Look, the simple fact of the matter is that our genres are growing and this is a good thing. We need to define the child/sub genres and start expanding awards to include them. And, we may need to give up on the idea of there ever being a single “best science fiction for the year” award ever again. It’s become a bit like trying to decide which vehicle is the best for a given year these days. Yes, some are objectively better than others but when you’ve got so many doing so many different things… it’s difficult to say “this is the best OVERALL” without actually defining what in the name of Issac Asimov you’re talking about.

Category error, guys. Let’s start fixing it, shall we?

— G.K.

4 thoughts on “The State of Fandom and the Hugos: Category Error”

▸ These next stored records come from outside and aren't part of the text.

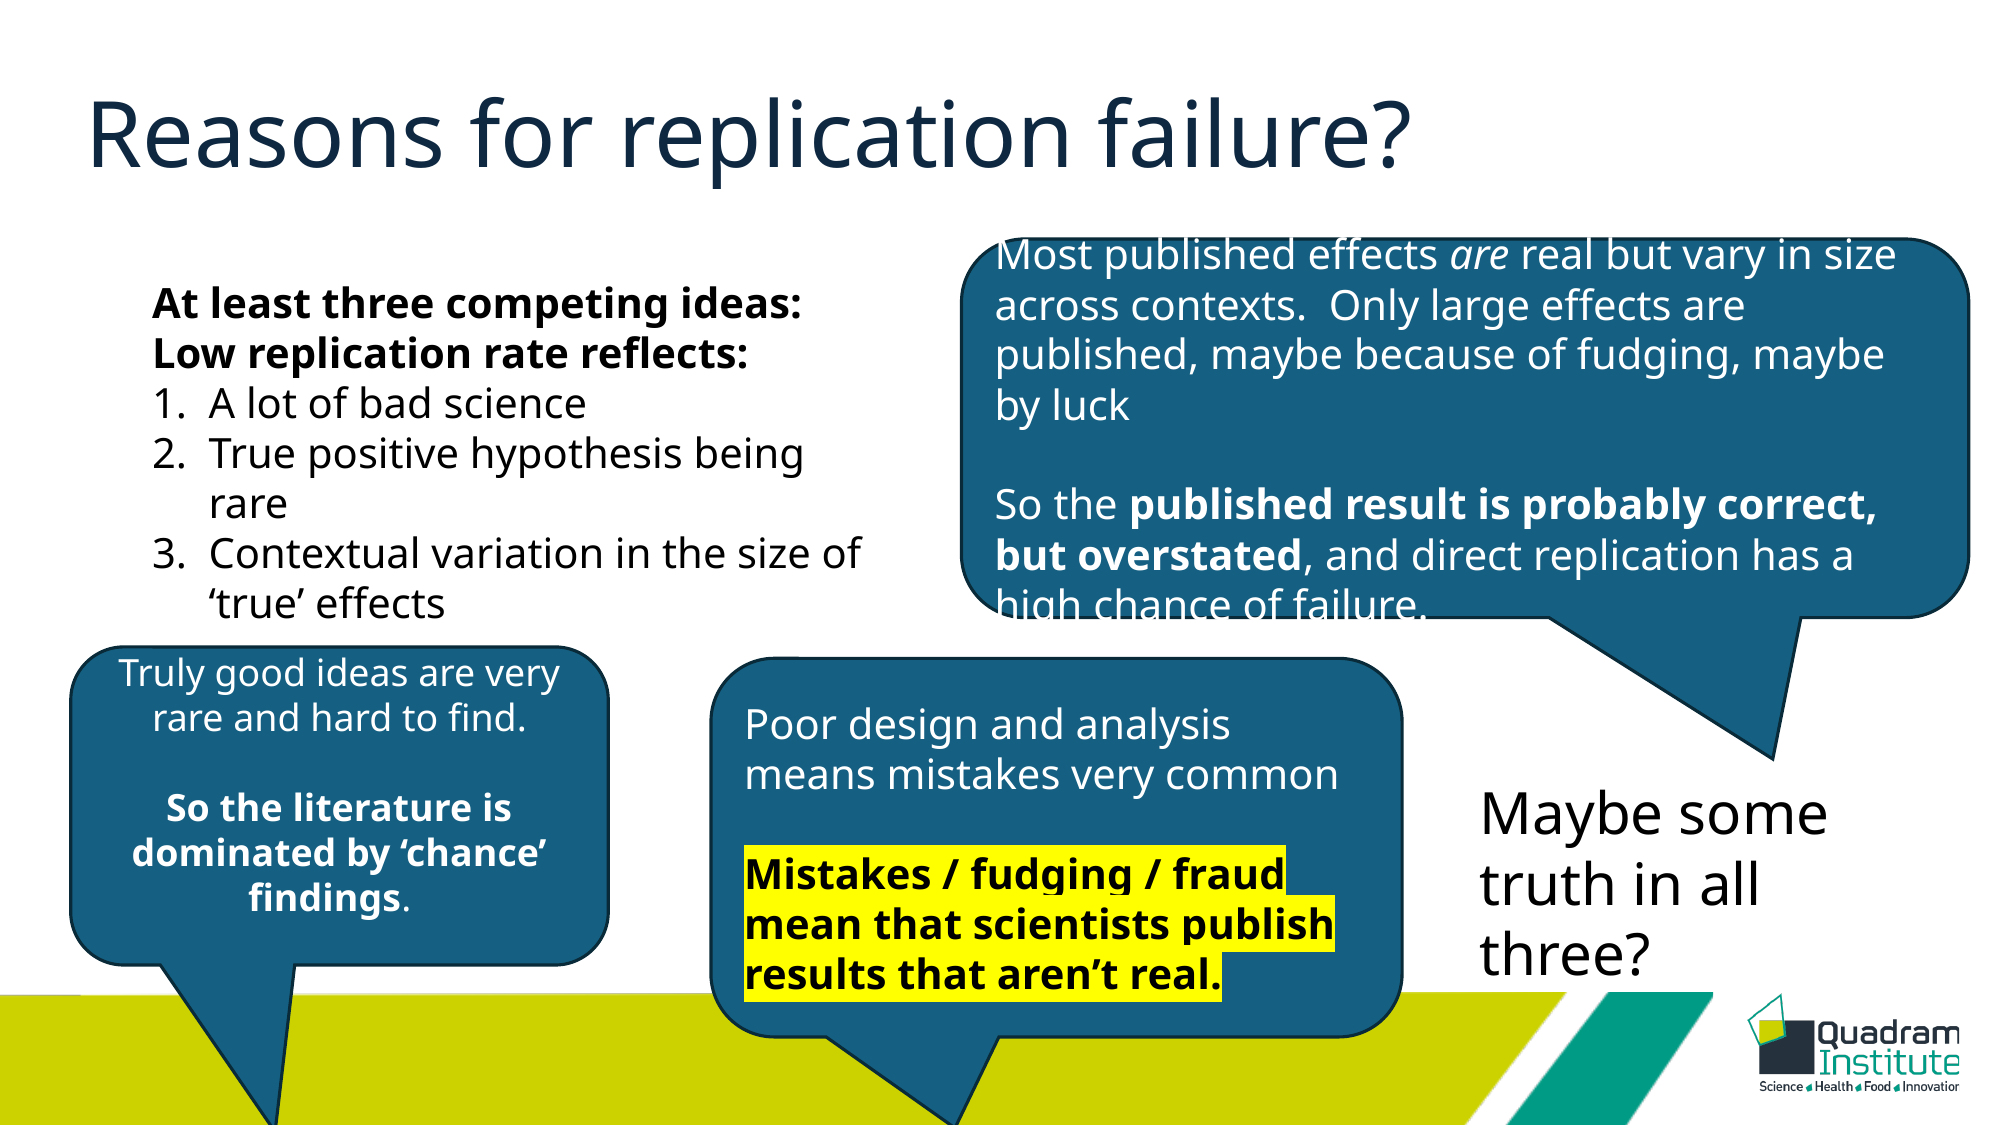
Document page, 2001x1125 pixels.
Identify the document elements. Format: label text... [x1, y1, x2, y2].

title Reasons for replication failure? [70, 28, 1796, 247]
text_box Most published effects are real but vary in size across contexts. Only large effects are published, maybe because of fudging, maybe by luck So the published result is probably correct, but overstated, and direct replication has a high chance of failure. [959, 237, 1971, 762]
text_box At least three competing ideas: Low replication rate reflects: A lot of bad science True positive hypothesis being rare Contextual variation in the size of ‘true’ effects [137, 269, 898, 635]
text_box Maybe some truth in all three? [1465, 769, 1928, 995]
text_box Truly good ideas are very rare and hard to find. So the literature is dominated by ‘chance’ findings. [69, 645, 610, 1125]
text_box Poor design and analysis means mistakes very common Mistakes / fudging / fraud mean that scientists publish results that aren’t real. [709, 656, 1404, 1125]
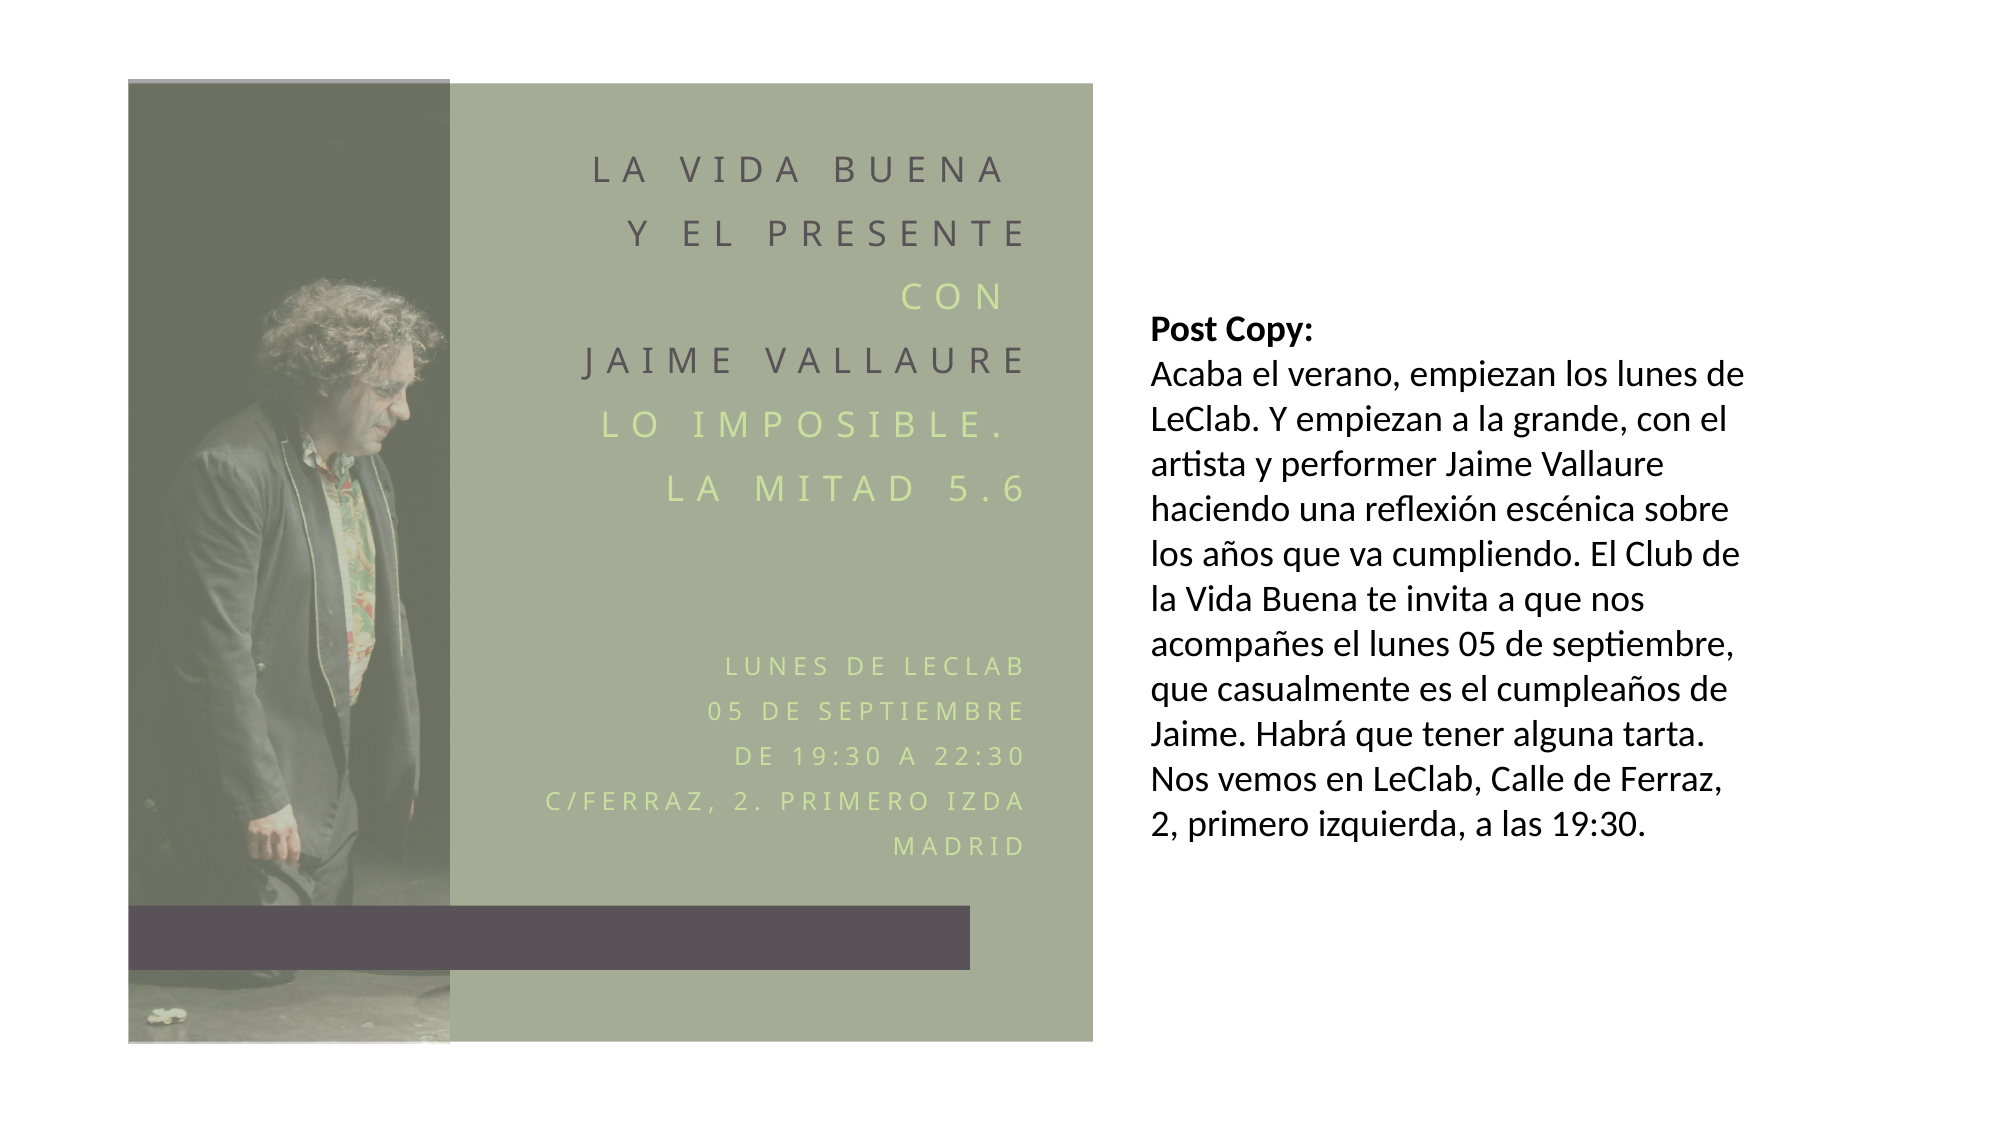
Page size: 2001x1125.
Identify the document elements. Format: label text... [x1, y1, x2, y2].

  1. Well said, but there is a point on which I disagree. The ideologues didn’t have to take over the top spots, they just needed to control the ‘gates’. This would easily pass a skewed view on to those doing the actual publishing. Combine this with upper echelons with more of a background in Marketing than SF/F and you can easily plot the start of the downward spiral we are sitting near the bottom of.

    sSD

    • Fair point — they didn’t have to become execs (but enough of them have managed to get those spots by now). Once they were in editor, senior editor, acquisitions, and marketing, they had the control they needed to direct the company regardless of what the owners wanted. Also, taking control of HR (which is ridiculously easy to do) is a good way to gain access and get “your people” in.

      — G.K.

  2. They can never control the gates these days. There’s Baen who is devoted to good books no matter their politics. And if all else fails, there’s self publishing. Marketing is an issue now. But I guarantee there’s some brilliant person out there who’s going to start a business doing nothing but promoting self published works.
    The good stuff will always be out there. It’s just harder sorting through everything to find it.

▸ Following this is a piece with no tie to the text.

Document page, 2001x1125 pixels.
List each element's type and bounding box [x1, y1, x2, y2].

  3. the voting pool for the hugos has never been larger than in the last couple of years, if you count the number of people voting.

    It’s only when you compare it to the number of people reading/watching/gaming/etc that it’s shrunk as a percentage of the whole.

    last year’s worldcon broke records for attendence, so they’ve even grown slightly. But in comparison to the fanbase (as opposed to Fanbase which is defined as those who go to conventions), they’ve been standing still.